Soucieux d’émancipation, désireux d’établir une démocratie vraie permettant l’épanouissement de la personnalité humaine, Marx use, lui, d’un vocabulaire différent pointant d’autres déterminants : il distingue, d’un côté, la minorité des détenteurs des grands moyens de production et d’échange, de l’autre, le prolétariat. La question de la capacité à orienter les circonstances de sa vie excède, ici, la stricte dimension morale ou sociale.

Dans le documentaire d’ARTE – largement basé sur les réflexions du sociologue de l’Université libre de Bruxelles Daniel Zamora, la dépendance du prolétariat, sa précarité, est présentée comme un état permanent de «pauvreté virtuelle». Par ses luttes, dans le monde occidental en particulier, le mouvement ouvrier est toutefois parvenu – un temps – à affermir sa situation, à arracher des avancées de natures et d’intensités diverses selon les pays: un droit du travail, une sécurité sociale et des services publics. Ces «conquis sociaux» ont objectivement sinon puissamment contribué à réduire les inégalités et, partant, relativisé le revenu comme indicateur de la qualité de vie. De fait, les Allemands de l’Est qui trouvèrent du travail après la Réunification n’en crurent pas leurs yeux lorsqu’ils recueillirent leur fiche de salaire. Comparée à leur rémunération antécédente, la somme nominale indiquée paraissait bien supérieure à celle précédemment perçue; ils déchantèrent quelque peu ensuite constatant qu’à celle-ci ne s’ajoutaient plus certains services publics et autres droits sociaux développés en RDA.

Depuis cinquante ans, depuis les années 1970 et l’affaissement du contre-modèle de l’URSS, depuis les expériences menées, dès 1973, sous la dictature du général Pinochet au Chili et sur les conseils des épigones de Milton Friedman, depuis l’intransigeante politique budgétaire qui suivit la crise fiscale de l’Etat de New York en 1974-5, nous sommes entrés dans l’ère néolibérale. L’Etat social est houspillé, accusé – premièrement – d’être trop coûteux, d’entraver la compétitivité des exportations sur des marchés désormais mondialisés et, secondement, de standardiser les besoins sociaux, d’attenter au goût si ce n’est à la liberté individuels.

Edité par Les idées larges, le documentaire cité reprend alors la question paradigmatique de notre époque: «Vaut-il mieux avoir des services publics ou du cash?

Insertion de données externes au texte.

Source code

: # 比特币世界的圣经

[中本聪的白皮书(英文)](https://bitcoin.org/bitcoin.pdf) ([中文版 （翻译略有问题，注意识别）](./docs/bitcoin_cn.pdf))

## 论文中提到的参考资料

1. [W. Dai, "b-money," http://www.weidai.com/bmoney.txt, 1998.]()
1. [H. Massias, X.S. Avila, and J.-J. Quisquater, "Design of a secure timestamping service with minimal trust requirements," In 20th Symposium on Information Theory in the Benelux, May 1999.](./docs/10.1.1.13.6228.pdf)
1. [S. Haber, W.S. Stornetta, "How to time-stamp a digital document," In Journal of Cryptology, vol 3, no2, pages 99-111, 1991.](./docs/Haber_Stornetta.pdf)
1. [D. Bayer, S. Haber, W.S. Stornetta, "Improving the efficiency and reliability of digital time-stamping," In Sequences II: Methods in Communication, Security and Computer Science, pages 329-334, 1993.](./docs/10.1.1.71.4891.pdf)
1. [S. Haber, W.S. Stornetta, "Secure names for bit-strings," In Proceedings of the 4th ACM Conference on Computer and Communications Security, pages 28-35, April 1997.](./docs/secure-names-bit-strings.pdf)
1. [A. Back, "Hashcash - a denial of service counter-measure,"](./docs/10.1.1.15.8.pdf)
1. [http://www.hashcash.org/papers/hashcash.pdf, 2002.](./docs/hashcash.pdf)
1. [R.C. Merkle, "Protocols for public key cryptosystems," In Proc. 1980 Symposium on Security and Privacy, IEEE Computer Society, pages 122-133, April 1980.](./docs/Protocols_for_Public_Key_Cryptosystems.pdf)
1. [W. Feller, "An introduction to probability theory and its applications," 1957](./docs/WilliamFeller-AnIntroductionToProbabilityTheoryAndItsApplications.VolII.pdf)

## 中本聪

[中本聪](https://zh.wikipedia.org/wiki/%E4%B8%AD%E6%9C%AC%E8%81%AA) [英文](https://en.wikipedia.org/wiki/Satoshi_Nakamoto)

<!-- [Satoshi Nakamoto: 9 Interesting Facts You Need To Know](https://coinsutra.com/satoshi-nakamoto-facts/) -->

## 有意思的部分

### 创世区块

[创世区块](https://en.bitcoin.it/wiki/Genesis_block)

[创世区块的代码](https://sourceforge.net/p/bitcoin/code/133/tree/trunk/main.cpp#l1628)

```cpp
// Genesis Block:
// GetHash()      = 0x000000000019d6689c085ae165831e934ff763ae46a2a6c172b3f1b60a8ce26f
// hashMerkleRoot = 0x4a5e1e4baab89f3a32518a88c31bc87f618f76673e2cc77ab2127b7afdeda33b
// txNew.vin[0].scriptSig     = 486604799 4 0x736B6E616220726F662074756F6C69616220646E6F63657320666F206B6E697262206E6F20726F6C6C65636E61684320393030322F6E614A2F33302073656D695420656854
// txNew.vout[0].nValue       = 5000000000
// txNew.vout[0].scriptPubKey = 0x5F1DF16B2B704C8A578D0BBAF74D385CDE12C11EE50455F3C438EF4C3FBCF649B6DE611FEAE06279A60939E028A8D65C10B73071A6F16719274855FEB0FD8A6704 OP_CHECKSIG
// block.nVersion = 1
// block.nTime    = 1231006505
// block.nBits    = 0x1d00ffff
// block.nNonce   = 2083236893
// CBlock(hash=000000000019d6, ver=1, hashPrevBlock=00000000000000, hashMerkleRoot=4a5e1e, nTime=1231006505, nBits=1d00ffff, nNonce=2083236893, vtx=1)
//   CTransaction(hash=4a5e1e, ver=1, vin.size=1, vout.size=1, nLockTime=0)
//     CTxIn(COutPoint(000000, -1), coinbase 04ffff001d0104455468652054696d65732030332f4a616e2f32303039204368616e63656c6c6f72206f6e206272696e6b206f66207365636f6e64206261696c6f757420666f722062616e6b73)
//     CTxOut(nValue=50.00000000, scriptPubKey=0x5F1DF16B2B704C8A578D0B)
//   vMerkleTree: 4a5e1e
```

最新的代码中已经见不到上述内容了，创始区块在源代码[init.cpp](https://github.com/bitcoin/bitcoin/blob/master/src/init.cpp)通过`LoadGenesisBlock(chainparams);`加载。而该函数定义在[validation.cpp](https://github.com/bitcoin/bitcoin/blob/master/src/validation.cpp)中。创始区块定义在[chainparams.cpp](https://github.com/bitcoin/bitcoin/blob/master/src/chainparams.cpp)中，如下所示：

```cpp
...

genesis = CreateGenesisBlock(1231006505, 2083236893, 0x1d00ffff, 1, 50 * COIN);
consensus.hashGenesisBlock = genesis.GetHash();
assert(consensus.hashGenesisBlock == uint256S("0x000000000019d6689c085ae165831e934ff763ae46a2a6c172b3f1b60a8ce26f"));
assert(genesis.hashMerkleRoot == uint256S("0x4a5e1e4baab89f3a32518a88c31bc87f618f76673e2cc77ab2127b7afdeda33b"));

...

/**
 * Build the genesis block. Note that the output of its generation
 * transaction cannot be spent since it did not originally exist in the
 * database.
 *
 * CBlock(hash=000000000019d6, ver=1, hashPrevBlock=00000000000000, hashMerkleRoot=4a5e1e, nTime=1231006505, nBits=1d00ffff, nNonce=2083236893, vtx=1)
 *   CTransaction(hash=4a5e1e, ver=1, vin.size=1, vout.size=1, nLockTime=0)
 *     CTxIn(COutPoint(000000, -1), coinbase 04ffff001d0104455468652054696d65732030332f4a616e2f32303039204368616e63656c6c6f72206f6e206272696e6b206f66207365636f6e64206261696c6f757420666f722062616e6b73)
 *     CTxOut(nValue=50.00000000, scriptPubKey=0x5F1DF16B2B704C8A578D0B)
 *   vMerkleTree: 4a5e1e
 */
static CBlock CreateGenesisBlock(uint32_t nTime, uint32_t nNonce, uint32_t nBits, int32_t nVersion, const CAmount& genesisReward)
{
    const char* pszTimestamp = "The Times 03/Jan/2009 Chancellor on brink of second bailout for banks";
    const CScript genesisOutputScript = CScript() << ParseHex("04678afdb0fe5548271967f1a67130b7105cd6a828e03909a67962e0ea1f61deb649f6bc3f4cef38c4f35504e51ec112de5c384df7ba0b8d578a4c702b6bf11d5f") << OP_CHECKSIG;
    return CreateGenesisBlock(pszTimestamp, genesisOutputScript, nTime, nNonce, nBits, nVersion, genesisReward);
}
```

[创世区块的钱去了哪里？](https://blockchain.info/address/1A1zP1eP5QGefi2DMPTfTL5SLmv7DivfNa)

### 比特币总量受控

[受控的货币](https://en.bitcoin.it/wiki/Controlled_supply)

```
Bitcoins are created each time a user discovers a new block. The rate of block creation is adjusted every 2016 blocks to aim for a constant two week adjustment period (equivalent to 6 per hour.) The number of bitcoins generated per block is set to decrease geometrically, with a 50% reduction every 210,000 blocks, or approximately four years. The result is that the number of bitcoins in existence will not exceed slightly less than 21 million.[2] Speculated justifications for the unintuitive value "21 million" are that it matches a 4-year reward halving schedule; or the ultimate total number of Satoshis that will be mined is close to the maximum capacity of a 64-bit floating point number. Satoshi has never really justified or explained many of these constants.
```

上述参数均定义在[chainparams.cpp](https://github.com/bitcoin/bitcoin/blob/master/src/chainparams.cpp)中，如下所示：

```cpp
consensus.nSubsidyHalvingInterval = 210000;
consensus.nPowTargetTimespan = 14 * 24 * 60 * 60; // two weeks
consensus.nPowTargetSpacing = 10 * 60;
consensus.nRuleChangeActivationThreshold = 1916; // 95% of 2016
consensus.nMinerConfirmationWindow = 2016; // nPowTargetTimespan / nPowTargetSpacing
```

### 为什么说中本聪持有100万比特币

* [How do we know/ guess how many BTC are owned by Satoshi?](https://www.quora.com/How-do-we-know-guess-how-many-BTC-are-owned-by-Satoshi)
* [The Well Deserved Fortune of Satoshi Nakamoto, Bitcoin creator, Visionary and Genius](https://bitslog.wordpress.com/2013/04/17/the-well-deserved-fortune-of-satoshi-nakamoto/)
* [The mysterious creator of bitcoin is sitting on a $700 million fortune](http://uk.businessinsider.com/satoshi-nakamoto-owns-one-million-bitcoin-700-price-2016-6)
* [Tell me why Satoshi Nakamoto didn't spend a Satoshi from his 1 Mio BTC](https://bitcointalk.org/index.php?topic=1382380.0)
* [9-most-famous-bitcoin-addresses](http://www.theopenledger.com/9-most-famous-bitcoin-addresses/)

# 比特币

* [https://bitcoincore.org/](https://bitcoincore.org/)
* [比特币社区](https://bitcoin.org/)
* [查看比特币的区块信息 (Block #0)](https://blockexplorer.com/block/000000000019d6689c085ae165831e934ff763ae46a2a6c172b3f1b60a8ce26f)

Des droits sociaux ou du pouvoir d’achat?» Peut-on faire communauté en disqualifiant le citoyen solidaire au profit du seul consommateur atomisé ?

La pente actuelle est nettement à l’abaissement des droits sociaux, à la privatisation de l’esprit des services publics (quand ce n’est pas à la privatisation des services eux-mêmes) et à l’écornage du principe de solidarité universelle. Au langage des droits succède effectivement de plus en plus celui de l’assistance individuelle inévitablement plus stigmatisante et génératrice – entre autres facteurs – de «non-recours» à l’aide pourtant convenue.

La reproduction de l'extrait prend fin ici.